The tenFrame.TenFrame.merge() method in TenFrame is similar to the pandas merge() method. You can use the merge() method to join two TenFrames. The basic syntax is tf.merge(frame1, frame2, on=column). This is similar to the pandas syntax. You can also call merge() as a method on a TenFrame. In that case, the syntax is frame1.merge(frame2).

The following code merges two frames, retailitem and productdetail, on the column sku.
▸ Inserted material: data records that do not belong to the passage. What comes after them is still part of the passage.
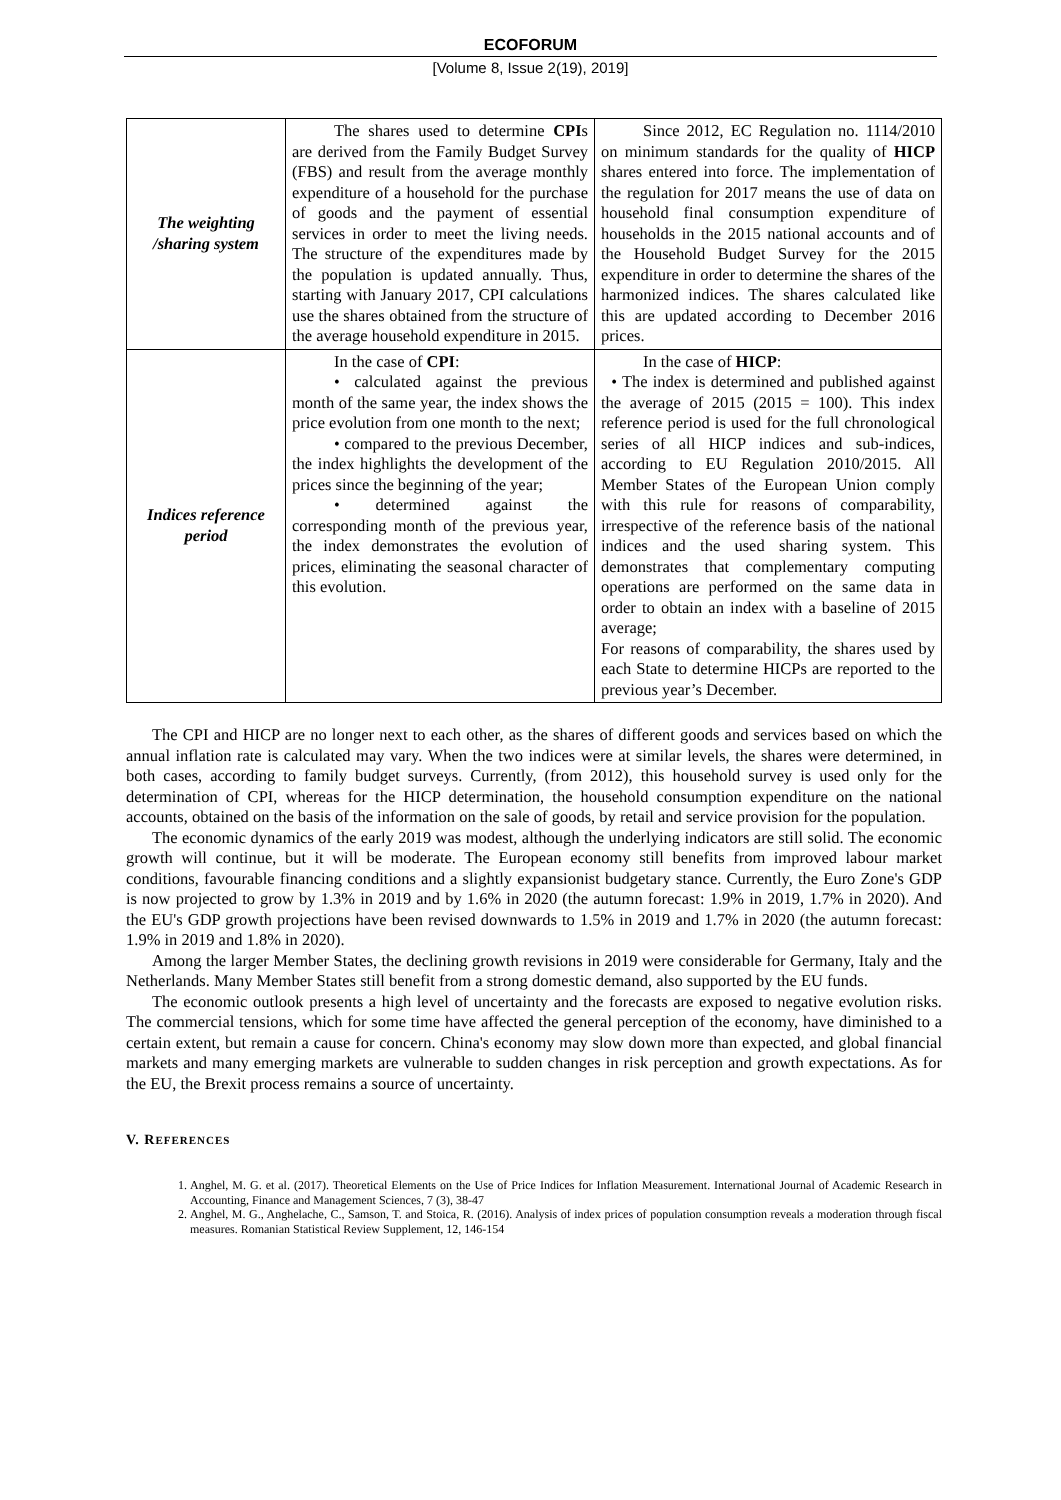ECOFORUM
[Volume 8, Issue 2(19), 2019]
| The weighting /sharing system | The shares used to determine CPI s are derived from the Family Budget Survey (FBS) and result from the average monthly expenditure of a household for the purchase of goods and the payment of essential services in order to meet the living needs. The structure of the expenditures made by the population is updated annually. Thus, starting with January 2017, CPI calculations use the shares obtained from the structure of the average household expenditure in 2015. | Since 2012, EC Regulation no. 1114/2010 on minimum standards for the quality of HICP shares entered into force. The implementation of the regulation for 2017 means the use of data on household final consumption expenditure of households in the 2015 national accounts and of the Household Budget Survey for the 2015 expenditure in order to determine the shares of the harmonized indices. The shares calculated like this are updated according to December 2016 prices. |
| Indices reference period | In the case of CPI : • calculated against the previous month of the same year, the index shows the price evolution from one month to the next; • compared to the previous December, the index highlights the development of the prices since the beginning of the year; • determined against the corresponding month of the previous year, the index demonstrates the evolution of prices, eliminating the seasonal character of this evolution. | In the case of HICP : • The index is determined and published against the average of 2015 (2015 = 100). This index reference period is used for the full chronological series of all HICP indices and sub-indices, according to EU Regulation 2010/2015. All Member States of the European Union comply with this rule for reasons of comparability, irrespective of the reference basis of the national indices and the used sharing system. This demonstrates that complementary computing operations are performed on the same data in order to obtain an index with a baseline of 2015 average; For reasons of comparability, the shares used by each State to determine HICPs are reported to the previous year’s December. |
The CPI and HICP are no longer next to each other, as the shares of different goods and services based on which the annual inflation rate is calculated may vary. When the two indices were at similar levels, the shares were determined, in both cases, according to family budget surveys. Currently, (from 2012), this household survey is used only for the determination of CPI, whereas for the HICP determination, the household consumption expenditure on the national accounts, obtained on the basis of the information on the sale of goods, by retail and service provision for the population.
The economic dynamics of the early 2019 was modest, although the underlying indicators are still solid. The economic growth will continue, but it will be moderate. The European economy still benefits from improved labour market conditions, favourable financing conditions and a slightly expansionist budgetary stance. Currently, the Euro Zone's GDP is now projected to grow by 1.3% in 2019 and by 1.6% in 2020 (the autumn forecast: 1.9% in 2019, 1.7% in 2020). And the EU's GDP growth projections have been revised downwards to 1.5% in 2019 and 1.7% in 2020 (the autumn forecast: 1.9% in 2019 and 1.8% in 2020).
Among the larger Member States, the declining growth revisions in 2019 were considerable for Germany, Italy and the Netherlands. Many Member States still benefit from a strong domestic demand, also supported by the EU funds.
The economic outlook presents a high level of uncertainty and the forecasts are exposed to negative evolution risks. The commercial tensions, which for some time have affected the general perception of the economy, have diminished to a certain extent, but remain a cause for concern. China's economy may slow down more than expected, and global financial markets and many emerging markets are vulnerable to sudden changes in risk perception and growth expectations. As for the EU, the Brexit process remains a source of uncertainty.
V. REFERENCES
1. Anghel, M. G. et al. (2017). Theoretical Elements on the Use of Price Indices for Inflation Measurement. International Journal of Academic Research in Accounting, Finance and Management Sciences, 7 (3), 38-47
2. Anghel, M. G., Anghelache, C., Samson, T. and Stoica, R. (2016). Analysis of index prices of population consumption reveals a moderation through fiscal measures. Romanian Statistical Review Supplement, 12, 146-154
By default, TenFrame performs a “left” join.

Note

Currently, TenFrame supports “left” and “inner” joins only.

retailitem = tf.TenFrame(session, "retaildemo.retail.sales_detail")
productdetail = tf.TenFrame(session, "retaildemo.retail.products")
mergedtable = tf.merge(retailitem, productdetail, on="sku")

If the right-hand side of merge() is just a table, you can use a string naming the table instead of making a TenFrame for it, for example:

frame1.merge("retaildemo.retail.products", on="sku")

or

tf.merge(frame1, "retaildemo.retail.products", on="sku")
_images/MergedTable.png

Concatenating TenFrames#

The tenFrame.TenFrame.concat() method is similar to the one in pandas. concat() adds rows (with axis=0, the default value) or columns (with axis=1). If you are appending rows, the two TenFrames should have the same number of columns. If you are joining by columns, the added TenFrame cannot be a worksheet. In 1010data terms, a worksheet is a 1010data query whose data has all been brought into the accum.

newframe = frame1.concat(frame2, axis=0)

newframe is simply the rows of frame1 followed by the rows of frame2.

Using group functions (g_functions)#

If you are an experienced user of the 1010data macro language, you are probably already familiar with group functions, or g_functions. If not, you may want to review the Group functions section of the 1010data Reference Manual. Group functions are a special kind of grouping function that have an important limitation: you can use them only if your table is segmented in some way appropriate to your aggregation, or if your table is a single segment of fewer than 8 million rows. If you are able to use g_functions instead of a tabulation, g_functions are significantly faster. g_functions also allow you to create ordered aggregations.

Creating charts in TenFrame#

The tenFrame.TenFrame.Plotter class implements the .plot element of a TenFrame. TenFrame supports most of the plots used by pandas, including the following:

  • Line (kind="line")

  • Bar (kind="bar")

  • Horizontal bar (kind="barh")

  • Area (kind="area")

  • Scatter (kind="scatter")

  • Pie (kind="pie")

Other types of plots involve server-side calculation to reduce the amount of data, such as:

  • Histogram (kind="hist"). This is the default plot if no plot kind is specified.

  • Boxplot (kind="box")

The following example shows how to render a bar chart on total sales by age group:

salescust.groupby("age_group").xsales.sum().sort_values("age_group").plot(kind="bar", x="age_group", y="xsales_sum")
_images/AgeGroupBarChart.png

The following line chart shows a comparison of the total sales of store 937 versus the total sales of store 728, by date:

rr = sales[sales.store == 937].groupby("date").xsales.sum(name="store_937")
rr2 = rr.merge(sales[sales.store == 728].groupby("date").xsales.sum(name="store_728"), on="date")
rr2.plot(kind="line", x="date", y=["store_937", "store_728"])
_images/StoreCompChart.png

Note

If your aggregation makes the data small enough, you could bring the data into pandas and work with it directly.